Я должен был внести задаток, каждому свое, для мадам Стена это был залог моей верности. Так работал ее внутренний конвертер, превращая понятия в цифры. Девятьсот евро. Много или мало, это как посмотреть. В объявлении об этом было сказано, и еще было сказано, что это из-за чистоты родословной, так что я не стал разыгрывать удивление. Подтверждение предстояло получить в будущем, в общем я подчинился. Я равнодушен к любым официальным родословным, и собачьим в том числе, и знаю, что никогда не навяжу собаке человеческую страсть к привилегированным сообществам и побрякушкам. То, что идея чистоты крови сохраняет главенство над идеей смешивания, меня пугает, ну да ладно, плевать, и я плачу. А главное, мне плевать и на то, что на это уйдут все мои деньги, надо и подпишу, один раз можно: каков товар, такая цена. Я могу снова перейти в физиотерапию, и тогда одним выстрелом убью двух зайцев. Я мог бы запостить себя и ждать, что какая-нибудь собака выберет меня в Интернете. Но я увидел объявление, и оно сработало. Если бы я мог, я заплатил бы все сразу, чтобы эта собака окончательно вошла в мою жизнь.

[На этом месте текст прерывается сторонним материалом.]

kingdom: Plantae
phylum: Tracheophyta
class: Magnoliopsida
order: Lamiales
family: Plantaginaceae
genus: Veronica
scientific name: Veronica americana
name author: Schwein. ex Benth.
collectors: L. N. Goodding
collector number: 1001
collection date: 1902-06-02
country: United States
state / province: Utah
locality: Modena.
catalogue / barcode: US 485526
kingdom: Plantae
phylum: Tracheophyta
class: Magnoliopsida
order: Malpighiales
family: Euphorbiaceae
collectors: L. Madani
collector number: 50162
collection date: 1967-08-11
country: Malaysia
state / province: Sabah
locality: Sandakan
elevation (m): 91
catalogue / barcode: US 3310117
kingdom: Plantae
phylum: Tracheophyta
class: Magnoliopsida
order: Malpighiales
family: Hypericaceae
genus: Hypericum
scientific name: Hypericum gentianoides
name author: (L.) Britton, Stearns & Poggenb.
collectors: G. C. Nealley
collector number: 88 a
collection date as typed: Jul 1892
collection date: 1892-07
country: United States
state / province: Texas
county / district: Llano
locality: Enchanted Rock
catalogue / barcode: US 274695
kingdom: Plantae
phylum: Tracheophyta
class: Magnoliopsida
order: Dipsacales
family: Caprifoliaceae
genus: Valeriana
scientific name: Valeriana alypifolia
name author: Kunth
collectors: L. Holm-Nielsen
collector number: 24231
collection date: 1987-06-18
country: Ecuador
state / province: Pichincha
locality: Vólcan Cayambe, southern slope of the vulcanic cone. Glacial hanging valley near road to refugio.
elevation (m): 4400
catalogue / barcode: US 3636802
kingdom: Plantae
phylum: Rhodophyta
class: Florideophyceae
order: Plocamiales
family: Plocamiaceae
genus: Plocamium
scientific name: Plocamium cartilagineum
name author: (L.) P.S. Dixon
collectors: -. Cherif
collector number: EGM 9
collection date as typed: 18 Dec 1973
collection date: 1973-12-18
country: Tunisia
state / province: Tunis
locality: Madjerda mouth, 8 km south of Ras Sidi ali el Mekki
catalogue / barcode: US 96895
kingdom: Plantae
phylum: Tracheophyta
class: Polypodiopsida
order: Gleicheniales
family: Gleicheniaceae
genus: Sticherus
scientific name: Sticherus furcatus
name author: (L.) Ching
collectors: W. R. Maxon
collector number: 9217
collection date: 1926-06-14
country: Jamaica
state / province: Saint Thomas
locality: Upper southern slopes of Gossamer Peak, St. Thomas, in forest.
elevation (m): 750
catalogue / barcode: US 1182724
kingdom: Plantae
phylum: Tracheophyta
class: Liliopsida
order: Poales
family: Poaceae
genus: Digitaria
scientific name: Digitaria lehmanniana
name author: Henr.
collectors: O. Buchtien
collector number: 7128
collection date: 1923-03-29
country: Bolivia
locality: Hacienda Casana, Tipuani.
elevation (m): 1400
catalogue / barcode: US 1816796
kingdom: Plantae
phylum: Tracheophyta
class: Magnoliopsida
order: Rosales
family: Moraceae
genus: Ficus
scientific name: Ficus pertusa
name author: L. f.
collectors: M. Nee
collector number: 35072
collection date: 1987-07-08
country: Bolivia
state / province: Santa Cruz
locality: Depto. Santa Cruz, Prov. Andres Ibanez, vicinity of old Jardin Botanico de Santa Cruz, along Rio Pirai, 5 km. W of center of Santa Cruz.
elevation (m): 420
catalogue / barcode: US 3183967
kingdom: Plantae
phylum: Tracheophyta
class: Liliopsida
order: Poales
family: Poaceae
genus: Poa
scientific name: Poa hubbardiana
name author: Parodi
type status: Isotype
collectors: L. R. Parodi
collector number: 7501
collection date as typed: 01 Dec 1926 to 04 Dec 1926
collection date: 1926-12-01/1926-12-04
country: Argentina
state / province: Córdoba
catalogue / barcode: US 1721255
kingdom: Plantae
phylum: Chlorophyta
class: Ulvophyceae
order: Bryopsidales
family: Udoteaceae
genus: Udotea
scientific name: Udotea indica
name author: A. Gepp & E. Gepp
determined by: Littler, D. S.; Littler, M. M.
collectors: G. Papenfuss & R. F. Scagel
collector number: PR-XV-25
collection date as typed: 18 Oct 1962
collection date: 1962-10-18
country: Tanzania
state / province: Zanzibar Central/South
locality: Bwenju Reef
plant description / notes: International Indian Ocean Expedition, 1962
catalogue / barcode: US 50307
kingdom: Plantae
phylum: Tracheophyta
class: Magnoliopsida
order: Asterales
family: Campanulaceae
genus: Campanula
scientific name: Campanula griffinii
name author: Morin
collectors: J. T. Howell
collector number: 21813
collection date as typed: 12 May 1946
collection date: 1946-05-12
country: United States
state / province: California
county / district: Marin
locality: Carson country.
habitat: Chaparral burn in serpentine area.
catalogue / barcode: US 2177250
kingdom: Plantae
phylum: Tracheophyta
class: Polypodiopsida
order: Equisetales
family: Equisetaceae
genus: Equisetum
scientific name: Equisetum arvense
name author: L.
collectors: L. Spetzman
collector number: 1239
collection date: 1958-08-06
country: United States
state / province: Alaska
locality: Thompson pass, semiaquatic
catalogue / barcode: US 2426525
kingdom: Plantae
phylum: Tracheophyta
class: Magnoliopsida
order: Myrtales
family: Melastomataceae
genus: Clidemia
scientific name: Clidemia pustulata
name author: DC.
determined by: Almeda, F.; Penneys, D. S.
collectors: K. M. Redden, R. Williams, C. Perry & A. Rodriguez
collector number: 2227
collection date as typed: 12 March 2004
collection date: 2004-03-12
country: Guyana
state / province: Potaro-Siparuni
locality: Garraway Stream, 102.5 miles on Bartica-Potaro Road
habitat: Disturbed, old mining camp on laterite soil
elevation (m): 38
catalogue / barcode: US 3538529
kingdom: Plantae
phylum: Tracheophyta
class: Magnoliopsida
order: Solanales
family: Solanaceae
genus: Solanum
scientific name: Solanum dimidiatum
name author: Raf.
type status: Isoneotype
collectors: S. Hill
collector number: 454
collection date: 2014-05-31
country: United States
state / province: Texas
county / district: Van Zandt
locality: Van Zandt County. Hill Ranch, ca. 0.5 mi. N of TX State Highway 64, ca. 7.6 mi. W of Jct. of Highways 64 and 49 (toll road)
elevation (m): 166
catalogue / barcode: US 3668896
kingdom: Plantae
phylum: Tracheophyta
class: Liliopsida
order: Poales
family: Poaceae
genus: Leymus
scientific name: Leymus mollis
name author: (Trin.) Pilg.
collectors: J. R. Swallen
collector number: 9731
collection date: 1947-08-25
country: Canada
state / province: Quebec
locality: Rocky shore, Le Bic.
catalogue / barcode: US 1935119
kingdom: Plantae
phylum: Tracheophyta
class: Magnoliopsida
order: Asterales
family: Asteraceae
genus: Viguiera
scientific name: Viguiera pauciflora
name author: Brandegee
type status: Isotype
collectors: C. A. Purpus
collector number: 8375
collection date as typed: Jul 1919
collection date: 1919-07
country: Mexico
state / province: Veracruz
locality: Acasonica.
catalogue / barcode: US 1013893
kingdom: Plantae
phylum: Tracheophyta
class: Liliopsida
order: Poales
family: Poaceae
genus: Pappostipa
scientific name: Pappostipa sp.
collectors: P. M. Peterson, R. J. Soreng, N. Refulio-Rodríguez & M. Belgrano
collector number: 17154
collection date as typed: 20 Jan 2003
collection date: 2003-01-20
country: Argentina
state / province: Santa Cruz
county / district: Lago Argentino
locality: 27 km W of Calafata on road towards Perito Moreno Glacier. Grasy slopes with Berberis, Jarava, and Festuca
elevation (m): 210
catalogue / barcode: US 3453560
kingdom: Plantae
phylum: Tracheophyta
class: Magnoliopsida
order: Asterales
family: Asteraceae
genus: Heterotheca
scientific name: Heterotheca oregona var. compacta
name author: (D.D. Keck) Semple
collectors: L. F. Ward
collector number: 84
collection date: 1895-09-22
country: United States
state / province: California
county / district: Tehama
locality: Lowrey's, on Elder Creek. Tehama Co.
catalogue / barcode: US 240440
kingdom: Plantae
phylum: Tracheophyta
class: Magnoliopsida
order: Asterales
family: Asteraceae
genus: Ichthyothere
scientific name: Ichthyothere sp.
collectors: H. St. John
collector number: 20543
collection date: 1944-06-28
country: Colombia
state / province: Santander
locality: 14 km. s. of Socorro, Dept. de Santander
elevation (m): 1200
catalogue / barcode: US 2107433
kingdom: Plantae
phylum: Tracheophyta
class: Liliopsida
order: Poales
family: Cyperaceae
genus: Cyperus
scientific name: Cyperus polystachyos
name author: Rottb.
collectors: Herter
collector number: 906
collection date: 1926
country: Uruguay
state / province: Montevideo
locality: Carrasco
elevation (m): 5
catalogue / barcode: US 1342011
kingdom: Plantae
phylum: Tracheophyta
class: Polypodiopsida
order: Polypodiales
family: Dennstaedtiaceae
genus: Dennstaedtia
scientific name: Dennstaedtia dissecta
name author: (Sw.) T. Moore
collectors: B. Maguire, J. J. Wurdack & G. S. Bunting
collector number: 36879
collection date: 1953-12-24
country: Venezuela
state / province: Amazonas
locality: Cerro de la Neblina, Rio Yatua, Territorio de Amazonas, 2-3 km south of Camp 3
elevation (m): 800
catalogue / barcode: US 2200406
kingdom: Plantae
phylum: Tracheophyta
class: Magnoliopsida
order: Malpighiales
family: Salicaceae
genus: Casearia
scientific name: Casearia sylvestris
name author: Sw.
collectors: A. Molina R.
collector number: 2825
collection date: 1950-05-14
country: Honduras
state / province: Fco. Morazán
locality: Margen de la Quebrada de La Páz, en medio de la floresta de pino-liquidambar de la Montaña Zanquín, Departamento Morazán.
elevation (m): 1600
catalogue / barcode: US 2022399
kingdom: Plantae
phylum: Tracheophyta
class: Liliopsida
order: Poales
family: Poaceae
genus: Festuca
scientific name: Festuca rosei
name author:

– Вы уже думали, какую дать ему кличку?

Почему-то собакам дают кличку, а не имя. В зоолатрии[18], как видно, были свои законы.

– Нет, пока не думал.

– Если надумаете до того, как заберете, позвоните, я приучу его. Так будет лучше.

Не думаю, что я хочу, чтобы кто-то другой, а не я сам впервые назвал его по имени.

Я попрощался с мадам Стена, только о нем и мечтая, я хотел бы еще раз увидеть мою собаку, но не решился попросить об этом. Усевшись снова за руль, я стал хохотать, что все-таки не выдержал и поддался, но я – мне так кажется – даже этим немного гордился. Потому что люди решительные вызывают у меня восхищение, но к нерешительным у меня особая слабость.

8Герой бельгийских комиксов, энергичный веселый журналист.
9Собака волчья домашняя – официальное название собак на латыни.
10Одноформенность – явление однородности внешней формы всех особей.
11Наука о классификации сложных иерархических систем.
12Аллели – различные формы одного и того же гена, расположенные в одинаковых участках, определяют направление развития конкретного признака.
13Синапс – образование, передающее нервный импульс от одного нейрона к другому или от нервной клетки к рабочему органу.
14Гиппокамп – часть головного мозга, участвующая в формировании эмоций.
15Кинцуги – древнее японское искусство склеивать разбитую керамику специальным лаком с золотыми и серебряными частицами.
16Французский магазин детской одежды.
17Комменсализм – тип взаимоотношений между видами, при котором один из видов получает какую-либо выгоду, а другой не получает ни пользы, ни вреда.
18Зоолатрия – совокупность обрядов и представлений, связанных с почитанием животных.